Science and Tech Seen as Key to Africa’s Future Prosperity

The fight against poverty, hunger, and environmental challenges in Africa received a renewed focus on science, technology, and innovation (STI) at a summit held in Addis Ababa, Ethiopia.

African leaders, delegates, and experts gathered at the two-day African Science, Technology and Innovation Forum, co-organized by the UN Economic Commission for Africa (ECA) and the African Union Commission. They emphasized STI as a critical tool for continental development across sectors like agriculture, industry, and poverty reduction.

Ethiopia’s Minister of Technology and Innovation, Belete Moll, highlighted fostering innovation in agriculture, clean energy, and healthcare as key drivers for job creation and poverty reduction. He cited Ethiopia’s efforts in food security as a model, including initiatives to boost agricultural productivity, achieve self-sufficiency, and combat climate change.

The urgency for Africa to invest in human capital, research and development, and harnessing emerging technologies like artificial intelligence was stressed by Antonio Pedro, deputy executive secretary for programme support at the ECA. He emphasized the forum’s role in promoting collaboration, technology transfer, and scaling up STI policies to accelerate progress.

Lidia Arthur Brito, Assistant Director-General for Natural Sciences at UNESCO, advocated for international scientific collaboration as a pathway to peace and sustainable development. She underscored the potential of science linked to local communities for socio-economic growth and empowering youth to address environmental challenges. However, she highlighted the critical challenge of financial sustainability for many African tech hubs, relying heavily on external funding.
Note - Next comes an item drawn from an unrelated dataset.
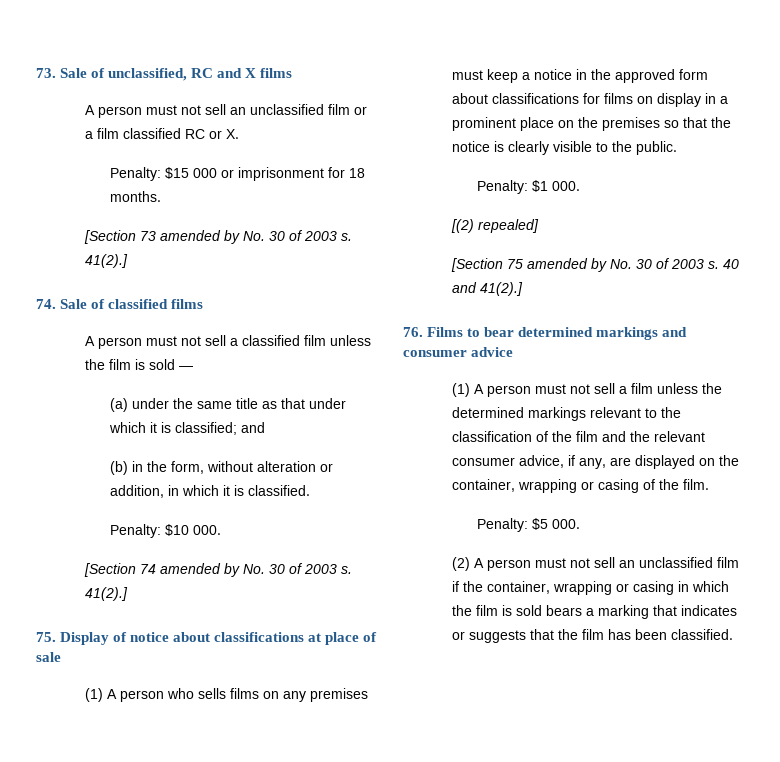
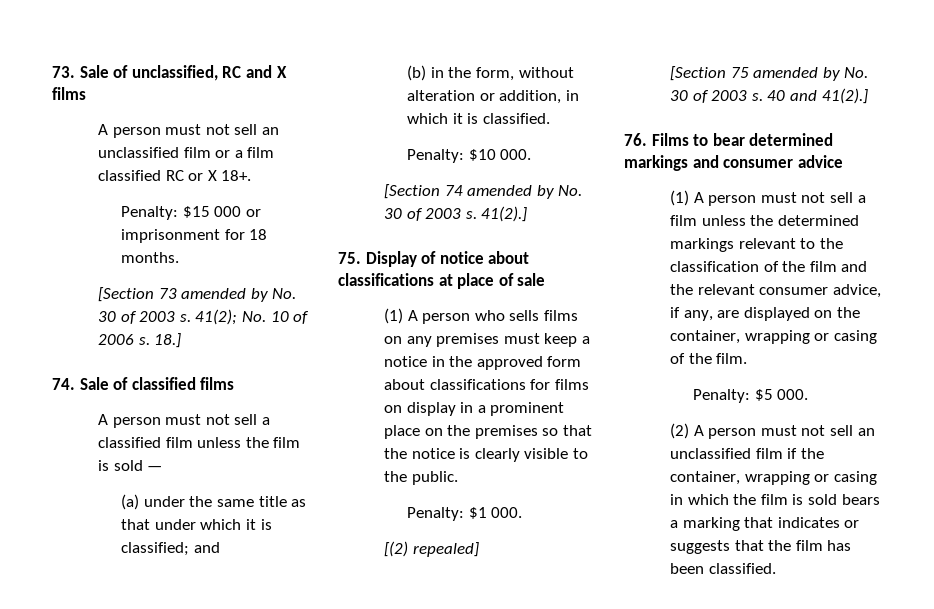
[226,129,240,139] X. -> [207,170,252,181] X 18+.
[85,254,129,268] 41(2).] -> [195,309,310,325] [98,333,182,348] 41(2); No. 10 of 2006 s. 18.]

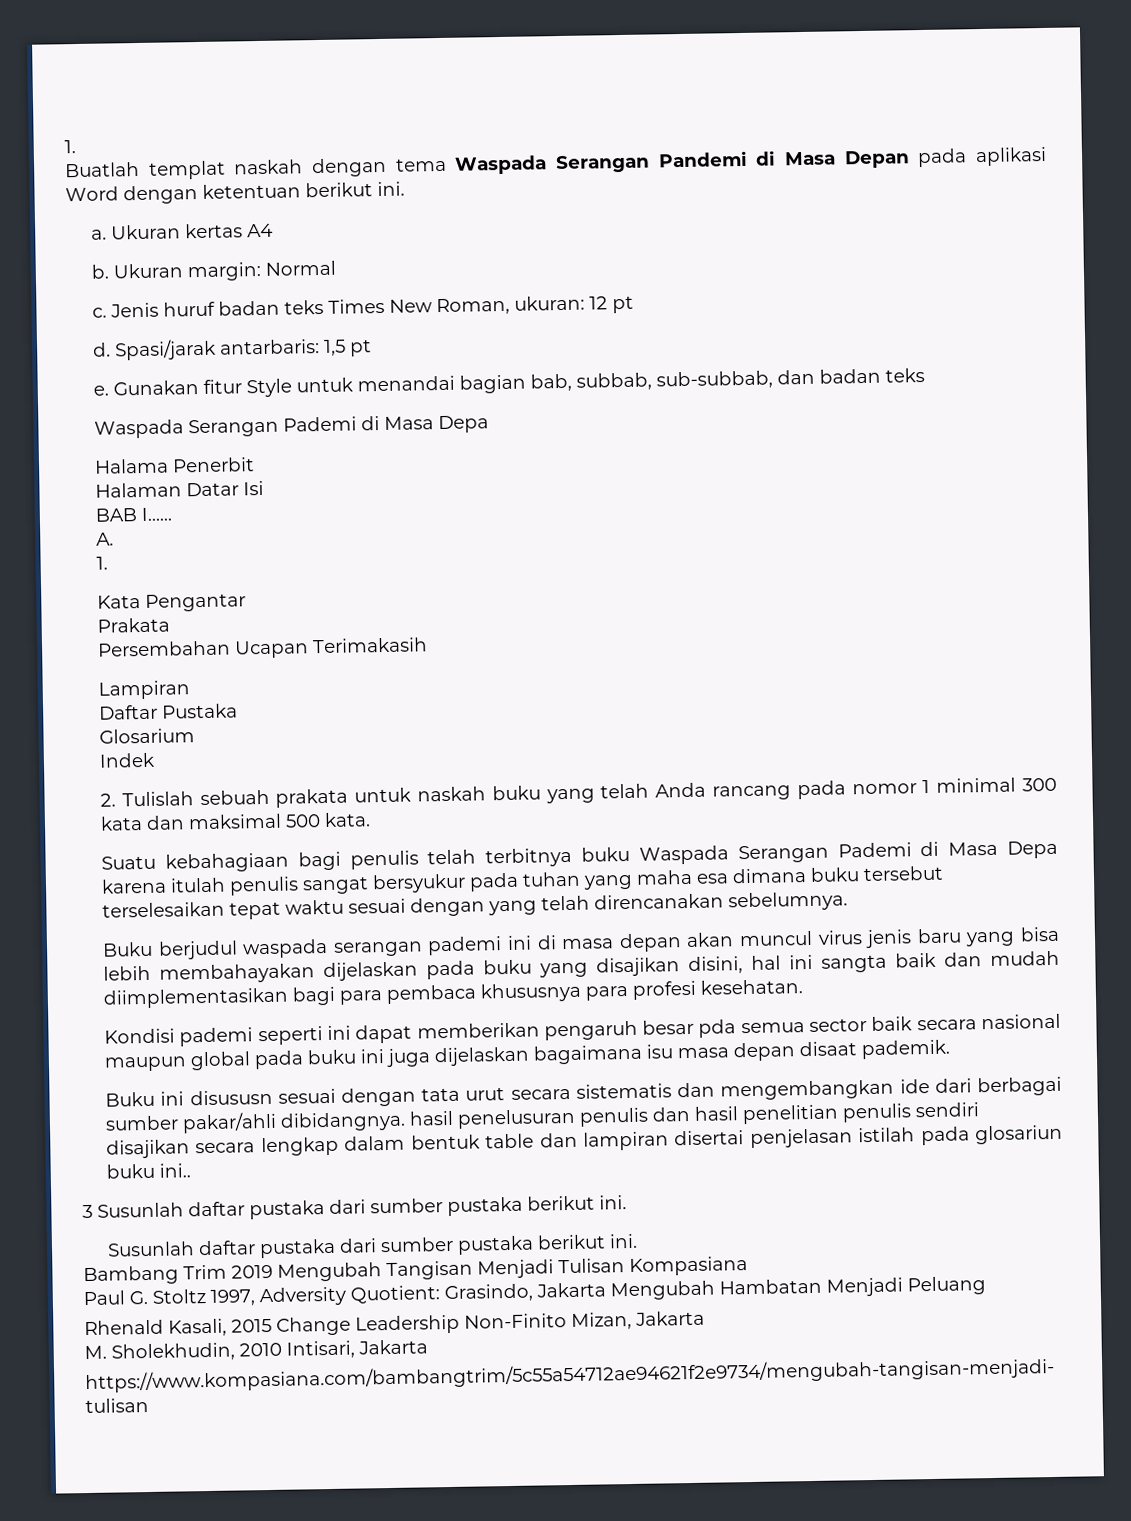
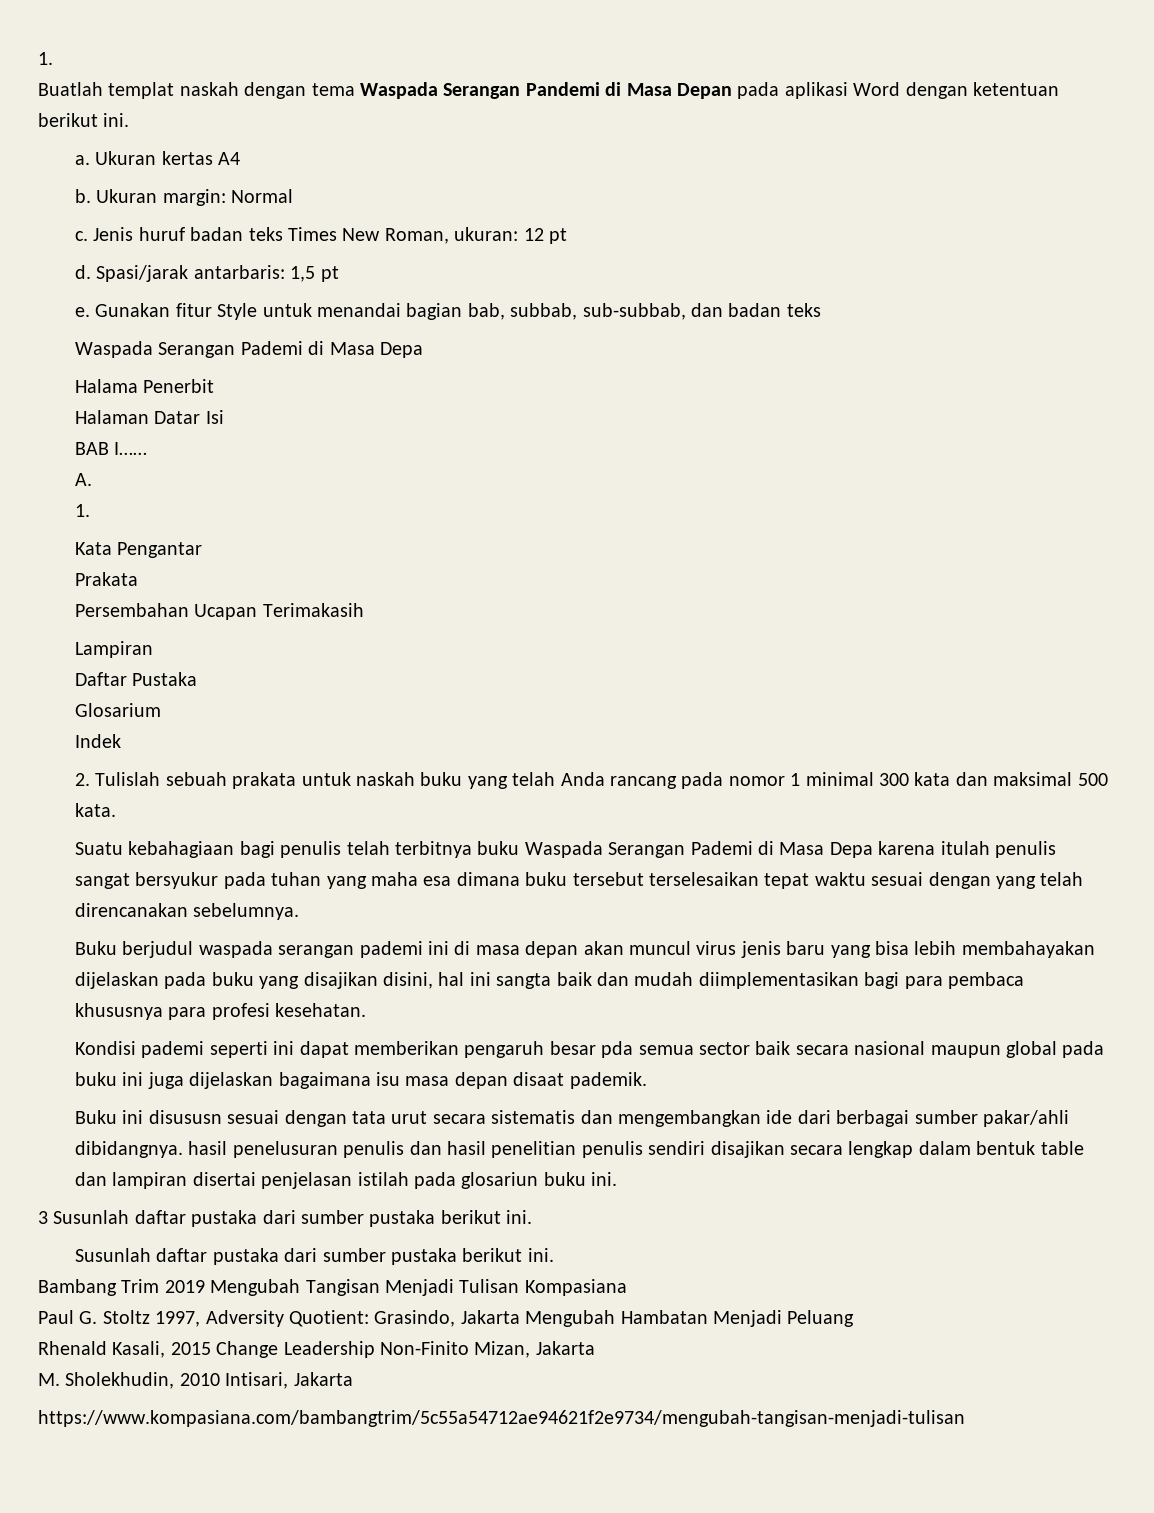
[159,1163,192,1178] ini.. -> [591,1172,618,1186] ini.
The European Union’s commitment to supporting Africa’s STI journey was highlighted by Javier Pérez, ambassador for the EU delegation. He emphasized a €279 million investment for research and innovation to support both the UN Sustainable Development Goals (SDGs) and Africa’s Agenda 2063. He concluded by emphasizing the crucial role of empowering young people and women as future technology leaders for transformative change.